**PROBLEM TO WORK ON:**
Each line below must be reproduced exactly as it stands. Pictures stay out of the copy.
[[ DATA RECORDS, beginning ]]
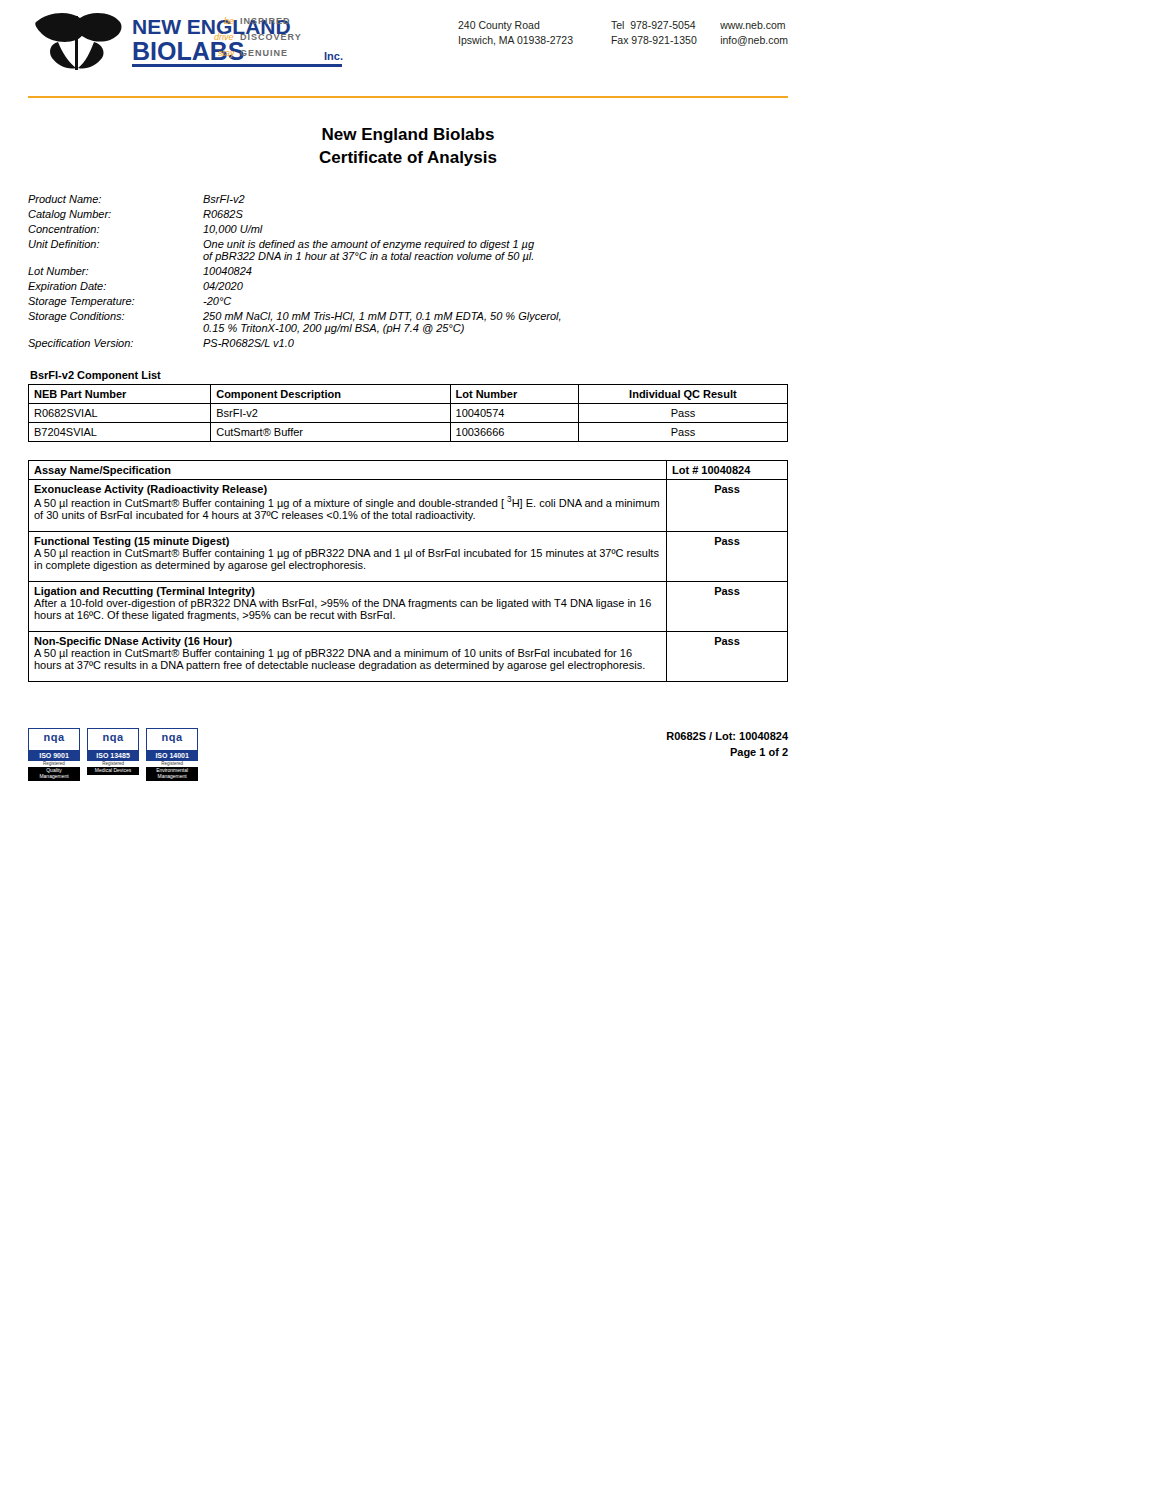NEW ENGLAND BIOLABS Inc. be INSPIRED drive DISCOVERY stay GENUINE
240 County Road
Ipswich, MA 01938-2723
Tel 978-927-5054
Fax 978-921-1350
www.neb.com
info@neb.com
New England Biolabs
Certificate of Analysis
| Product Name: | BsrFI-v2 |
| Catalog Number: | R0682S |
| Concentration: | 10,000 U/ml |
| Unit Definition: | One unit is defined as the amount of enzyme required to digest 1 µg of pBR322 DNA in 1 hour at 37°C in a total reaction volume of 50 µl. |
| Lot Number: | 10040824 |
| Expiration Date: | 04/2020 |
| Storage Temperature: | -20°C |
| Storage Conditions: | 250 mM NaCl, 10 mM Tris-HCl, 1 mM DTT, 0.1 mM EDTA, 50 % Glycerol, 0.15 % TritonX-100, 200 µg/ml BSA, (pH 7.4 @ 25°C) |
| Specification Version: | PS-R0682S/L v1.0 |
BsrFI-v2 Component List
| NEB Part Number | Component Description | Lot Number | Individual QC Result |
| --- | --- | --- | --- |
| R0682SVIAL | BsrFI-v2 | 10040574 | Pass |
| B7204SVIAL | CutSmart® Buffer | 10036666 | Pass |
| Assay Name/Specification | Lot # 10040824 |
| --- | --- |
| Exonuclease Activity (Radioactivity Release) A 50 µl reaction in CutSmart® Buffer containing 1 µg of a mixture of single and double-stranded [ 3 H] E. coli DNA and a minimum of 30 units of BsrFαI incubated for 4 hours at 37ºC releases <0.1% of the total radioactivity. | Pass |
| Functional Testing (15 minute Digest) A 50 µl reaction in CutSmart® Buffer containing 1 µg of pBR322 DNA and 1 µl of BsrFαI incubated for 15 minutes at 37ºC results in complete digestion as determined by agarose gel electrophoresis. | Pass |
| Ligation and Recutting (Terminal Integrity) After a 10-fold over-digestion of pBR322 DNA with BsrFαI, >95% of the DNA fragments can be ligated with T4 DNA ligase in 16 hours at 16ºC. Of these ligated fragments, >95% can be recut with BsrFαI. | Pass |
| Non-Specific DNase Activity (16 Hour) A 50 µl reaction in CutSmart® Buffer containing 1 µg of pBR322 DNA and a minimum of 10 units of BsrFαI incubated for 16 hours at 37ºC results in a DNA pattern free of detectable nuclease degradation as determined by agarose gel electrophoresis. | Pass |
nqa
ISO 9001
Registered
Quality
Management
nqa
ISO 13485
Registered
Medical Devices
nqa
ISO 14001
Registered
Environmental
Management
R0682S / Lot: 10040824
Page 1 of 2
[[ DATA RECORDS, end ]]
**REPLY TO THE EXERCISE:**
NEW ENGLAND BIOLABS Inc. be INSPIRED drive DISCOVERY stay GENUINE
240 County Road
Ipswich, MA 01938-2723
Tel 978-927-5054
Fax 978-921-1350
www.neb.com
info@neb.com
New England Biolabs
Certificate of Analysis
| Product Name: | BsrFI-v2 |
| Catalog Number: | R0682S |
| Concentration: | 10,000 U/ml |
| Unit Definition: | One unit is defined as the amount of enzyme required to digest 1 µg of pBR322 DNA in 1 hour at 37°C in a total reaction volume of 50 µl. |
| Lot Number: | 10040824 |
| Expiration Date: | 04/2020 |
| Storage Temperature: | -20°C |
| Storage Conditions: | 250 mM NaCl, 10 mM Tris-HCl, 1 mM DTT, 0.1 mM EDTA, 50 % Glycerol, 0.15 % TritonX-100, 200 µg/ml BSA, (pH 7.4 @ 25°C) |
| Specification Version: | PS-R0682S/L v1.0 |
BsrFI-v2 Component List
| NEB Part Number | Component Description | Lot Number | Individual QC Result |
| --- | --- | --- | --- |
| R0682SVIAL | BsrFI-v2 | 10040574 | Pass |
| B7204SVIAL | CutSmart® Buffer | 10036666 | Pass |
| Assay Name/Specification | Lot # 10040824 |
| --- | --- |
| Exonuclease Activity (Radioactivity Release) A 50 µl reaction in CutSmart® Buffer containing 1 µg of a mixture of single and double-stranded [ 3 H] E. coli DNA and a minimum of 30 units of BsrFαI incubated for 4 hours at 37ºC releases <0.1% of the total radioactivity. | Pass |
| Functional Testing (15 minute Digest) A 50 µl reaction in CutSmart® Buffer containing 1 µg of pBR322 DNA and 1 µl of BsrFαI incubated for 15 minutes at 37ºC results in complete digestion as determined by agarose gel electrophoresis. | Pass |
| Ligation and Recutting (Terminal Integrity) After a 10-fold over-digestion of pBR322 DNA with BsrFαI, >95% of the DNA fragments can be ligated with T4 DNA ligase in 16 hours at 16ºC. Of these ligated fragments, >95% can be recut with BsrFαI. | Pass |
| Non-Specific DNase Activity (16 Hour) A 50 µl reaction in CutSmart® Buffer containing 1 µg of pBR322 DNA and a minimum of 10 units of BsrFαI incubated for 16 hours at 37ºC results in a DNA pattern free of detectable nuclease degradation as determined by agarose gel electrophoresis. | Pass |
nqa
ISO 9001
Registered
Quality
Management
nqa
ISO 13485
Registered
Medical Devices
nqa
ISO 14001
Registered
Environmental
Management
R0682S / Lot: 10040824
Page 1 of 2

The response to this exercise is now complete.